Depois, Shawn vai até a casa de Rhonda, uma mãe de família, e eles transam. Depois, Rhonda começa a perguntar da namorada de Shawn e eu pensei: "O Shawn namora a filha da Rhonda". Bingo.

Aí aparece o lar super-católico de Peaches e seu pai, viúvo. Peaches é a cara da mãe. "Peaches dá pra todo mundo e o pai vai molestá-la por causa da fixação com a esposa finada", pensei. Essa conta como um acerto parcial pra mim, porque o pai dela não a molestou; só a vestiu de noiva e "casou-se" com ela.

Em suma, todos os personagens são tão profundos quanto poças d'água. Também tinha o detalhe que todos eles usavam drogas, mas isso ia ser tão manjado que nem teve muito destaque no filme.

Aí só resta a opção das cenas fortes servirem pra contrastar com a vidinha suburbana dos personagens. O problema é que as cenas são MUITO fortes e obliteram todo o resto. Temos cenas de masturbação real (uma delas com esperma e tudo), temos sexo oral real, temos pênis totalmente à mostra, eretos, e por aí vai.

Aí fica todo mundo: "OOOHH", o filme vira polêmico, é banido em alguns países, consequentemente ganha destaque na imprensa e, bingo, Larry Clark, o diretor, aparece. Porque é isso que ele quer. Ele, inclusive, faz uma ponta no próprio filme como vendedor de cachorro-quente.

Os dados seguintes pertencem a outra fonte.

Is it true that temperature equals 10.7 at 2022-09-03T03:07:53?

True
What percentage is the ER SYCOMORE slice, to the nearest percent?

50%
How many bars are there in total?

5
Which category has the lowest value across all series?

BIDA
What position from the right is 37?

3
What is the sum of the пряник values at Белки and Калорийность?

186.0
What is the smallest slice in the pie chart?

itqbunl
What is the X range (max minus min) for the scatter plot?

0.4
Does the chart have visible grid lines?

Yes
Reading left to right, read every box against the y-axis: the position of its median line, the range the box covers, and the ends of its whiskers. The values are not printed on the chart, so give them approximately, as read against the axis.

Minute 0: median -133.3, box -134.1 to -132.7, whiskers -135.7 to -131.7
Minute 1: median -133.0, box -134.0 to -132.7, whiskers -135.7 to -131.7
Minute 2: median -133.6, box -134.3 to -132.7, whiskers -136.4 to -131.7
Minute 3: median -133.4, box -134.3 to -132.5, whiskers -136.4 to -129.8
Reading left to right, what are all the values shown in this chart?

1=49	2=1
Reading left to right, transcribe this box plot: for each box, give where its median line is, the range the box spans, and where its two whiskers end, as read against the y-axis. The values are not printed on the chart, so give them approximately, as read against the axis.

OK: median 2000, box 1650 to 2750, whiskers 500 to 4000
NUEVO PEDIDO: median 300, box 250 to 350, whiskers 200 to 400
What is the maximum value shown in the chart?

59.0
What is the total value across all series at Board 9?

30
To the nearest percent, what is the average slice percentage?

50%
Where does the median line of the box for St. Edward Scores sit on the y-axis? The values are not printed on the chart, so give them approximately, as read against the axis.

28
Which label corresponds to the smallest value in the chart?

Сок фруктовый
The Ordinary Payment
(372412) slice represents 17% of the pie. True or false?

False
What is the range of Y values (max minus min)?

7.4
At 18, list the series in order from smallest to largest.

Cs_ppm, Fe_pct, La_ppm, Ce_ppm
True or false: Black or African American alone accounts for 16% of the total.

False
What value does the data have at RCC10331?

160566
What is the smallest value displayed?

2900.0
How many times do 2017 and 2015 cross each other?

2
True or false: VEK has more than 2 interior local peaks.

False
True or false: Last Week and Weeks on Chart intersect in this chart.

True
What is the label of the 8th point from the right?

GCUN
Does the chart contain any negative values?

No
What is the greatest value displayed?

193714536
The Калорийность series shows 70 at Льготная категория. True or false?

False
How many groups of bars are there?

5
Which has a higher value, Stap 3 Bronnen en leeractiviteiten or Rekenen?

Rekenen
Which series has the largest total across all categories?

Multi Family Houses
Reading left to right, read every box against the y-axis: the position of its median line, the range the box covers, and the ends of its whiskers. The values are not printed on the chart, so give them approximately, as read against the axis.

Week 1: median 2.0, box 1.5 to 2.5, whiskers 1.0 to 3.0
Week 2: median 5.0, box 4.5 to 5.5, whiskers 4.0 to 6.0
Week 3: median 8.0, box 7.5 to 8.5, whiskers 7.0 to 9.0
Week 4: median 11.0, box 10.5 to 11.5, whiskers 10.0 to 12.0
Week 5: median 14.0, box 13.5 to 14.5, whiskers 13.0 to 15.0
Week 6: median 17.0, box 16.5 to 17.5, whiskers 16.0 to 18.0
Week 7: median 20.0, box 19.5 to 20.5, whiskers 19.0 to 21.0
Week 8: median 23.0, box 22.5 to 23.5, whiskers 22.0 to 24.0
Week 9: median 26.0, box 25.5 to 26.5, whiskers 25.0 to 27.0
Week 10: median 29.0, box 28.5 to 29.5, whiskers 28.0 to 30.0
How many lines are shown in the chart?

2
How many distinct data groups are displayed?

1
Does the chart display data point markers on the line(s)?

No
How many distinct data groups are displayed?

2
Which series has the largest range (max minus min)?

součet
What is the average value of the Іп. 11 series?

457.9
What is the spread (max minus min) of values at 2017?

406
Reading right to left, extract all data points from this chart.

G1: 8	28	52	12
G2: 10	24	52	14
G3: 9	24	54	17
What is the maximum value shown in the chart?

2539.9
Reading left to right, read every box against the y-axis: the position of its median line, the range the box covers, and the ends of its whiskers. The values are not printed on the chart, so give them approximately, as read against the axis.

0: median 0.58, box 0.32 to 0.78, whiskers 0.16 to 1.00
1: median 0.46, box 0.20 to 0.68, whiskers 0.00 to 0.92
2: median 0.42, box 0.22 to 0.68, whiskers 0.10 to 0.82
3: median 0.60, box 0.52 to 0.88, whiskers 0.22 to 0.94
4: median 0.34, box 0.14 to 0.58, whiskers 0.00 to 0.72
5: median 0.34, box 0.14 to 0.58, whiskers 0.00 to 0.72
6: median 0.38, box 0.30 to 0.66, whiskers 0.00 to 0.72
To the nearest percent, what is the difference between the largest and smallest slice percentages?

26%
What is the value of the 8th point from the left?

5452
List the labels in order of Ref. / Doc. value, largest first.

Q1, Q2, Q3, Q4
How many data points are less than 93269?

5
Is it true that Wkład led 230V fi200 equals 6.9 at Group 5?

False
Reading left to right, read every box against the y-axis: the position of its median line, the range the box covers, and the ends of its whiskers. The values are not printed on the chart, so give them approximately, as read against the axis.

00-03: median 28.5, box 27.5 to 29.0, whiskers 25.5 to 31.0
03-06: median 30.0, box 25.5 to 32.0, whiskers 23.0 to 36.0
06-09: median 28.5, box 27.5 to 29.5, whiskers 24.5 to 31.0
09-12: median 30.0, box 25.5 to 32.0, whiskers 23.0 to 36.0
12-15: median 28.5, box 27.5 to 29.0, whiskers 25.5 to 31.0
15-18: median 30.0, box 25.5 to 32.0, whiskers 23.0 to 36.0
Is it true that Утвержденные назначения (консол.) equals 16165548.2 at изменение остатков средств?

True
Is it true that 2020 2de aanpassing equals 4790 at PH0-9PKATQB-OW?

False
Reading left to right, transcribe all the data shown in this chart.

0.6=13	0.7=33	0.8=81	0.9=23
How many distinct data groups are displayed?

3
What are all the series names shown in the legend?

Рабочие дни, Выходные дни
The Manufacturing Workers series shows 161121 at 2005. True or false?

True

E de repente, tudo acaba. No fim de um bom filme você normalmente discute a história com os amigos, fica pensando no que viu, ou fica só extasiado com a beleza artística da coisa. Eu terminei de ver Ken Park e a única coisa que veio na minha cabeça foi: "Eu vi um bando de skatistas trepando". E só.

Pode passar longe desse filme. Não perca duas horas da sua vida com isso. Se você quiser assistir o filme porque ele é "picante", vá direto à prateleira dos filmes pornô. Dá no mesmo. Se você quer ver é sexo bizarro, ora bolas, você já está na Internet, o paraíso do sexo bizarro. Mas se você quer um roteiro decente, até Missão Impossível é melhor. Vá por mim.